*** Opening EXCERPT TO READ ***

Very informative and interesting couple of posts, Mike. Thanks for taking the time to find a good illustration and writing the them up.

You seem to be saying that depressed middle values is an inherent flaw ("default conversion processing") in the digital process when it comes to B&W imaging. I don't see that.

In the example, why is this not simply a conscious decision on the part of the photographer? Your "fix" to the image demonstrates how relatively easy it is adjust the midrange.

That said, I agree that the original in your example does look a bit dark to my taste. But as you acknowledged, it that was the photographer's decision I won't say it's invalid.

Going back to the "default conversion processing", perhaps your point should be that we shouldn't just hit the "Black and White" button and call it a day. We need to actually look at the result and ask ourselves whether we can use any of the many adjustments available to make it better.

That's an interesting demonstration, but I'm still a bit puzzled that "this has nothing to do with "contrast" in the conventional understanding of it. With the curve modification the black and white points stay in exactly the same places. It's merely the distribution of tones in between."

Perhaps you could elaborate a bit on how a more contrasty lens (like the Fuji 23mm f2), or Xtrans files, might (or might not) lessen the need to tweak things in this way.

[Lens contrast and image contrast are different things, despite sharing the same word (like "light" as illumination and "light" as lack of weight). See the article I linked for more about lens contrast. --Mike]

Hmm this doesn't look like an S :)

An S curve increases contrast; this curve on the other hand lowers contrast.

Also, the curve did not lift the midtones. The midpoint is right where it was: in the middle of the diagram. What you did is lighten shadows and darken highlights.

I don't use LR, but COne has a "shadow intensity" slider that produces the lower part of your inverse S curve, producing an effect that seems a bit like having someone hold a reflector below the camera facing the subject. It leaves the deepest shadows unaffected, while brightening downcast faces. Video grading works with level shifts (and other modifications) that are separately applied to the shadow third, the midtone third and the highlight third of the intensities in a scene. So the controls and the way they work for you are important in this discussion.

Nice demonstration of how a pretty minor adjustment can dramatically change the emotional feel.

*** Closing EXCERPT TO READ ***
*** Opening DATA UNDER STUDY ***

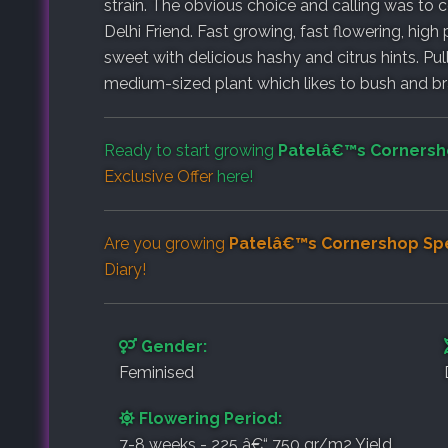
strain. The obvious choice and calling was to co
Delhi Friend. Fast growing, fast flowering, high
sweet with delicious hashy and citrus hints. Pulli
medium-sized plant which likes to bush and br
Ready to start growing
Patelâ€™s Cornersh
Exclusive Offer
here!
Are you growing
Patelâ€™s Cornershop Spe
Diary
!
Gender:
Feminised
Flowering Period:
7-8 weeks - 225 â€“ 750 gr/m2 Yield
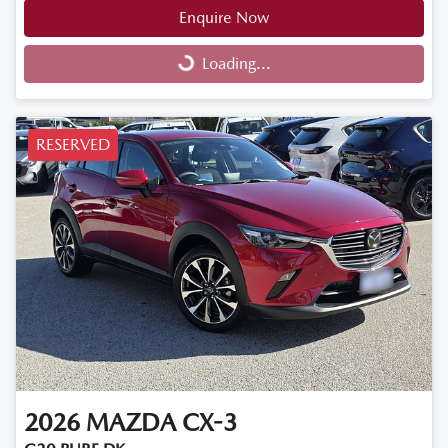
Enquire Now
Loading...
Loading...
RESERVED
2026
MAZDA
CX-3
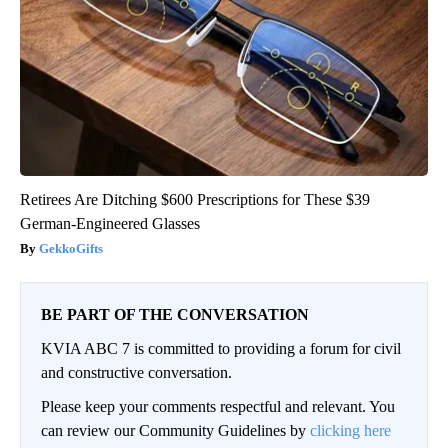
Retirees Are Ditching $600 Prescriptions for These $39
German-Engineered Glasses
GekkoGifts
BE PART OF THE CONVERSATION
KVIA ABC 7 is committed to providing a forum for civil
and constructive conversation.
Please keep your comments respectful and relevant. You
can review our Community Guidelines by
clicking here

*** Closing DATA UNDER STUDY ***

◆ **QUESTIONS**
[1] In the comments on black-and-white conversion, list the parts of a scene's intensities that video grading applies separate level shifts to.
[2] In the comments on black-and-white conversion, what does the "shadow intensity" slider in COne leave unaffected?

◆ **RESPONSES IN ORDER**
[1] The shadow third, the midtone third, and the highlight third.

[2] The deepest shadows.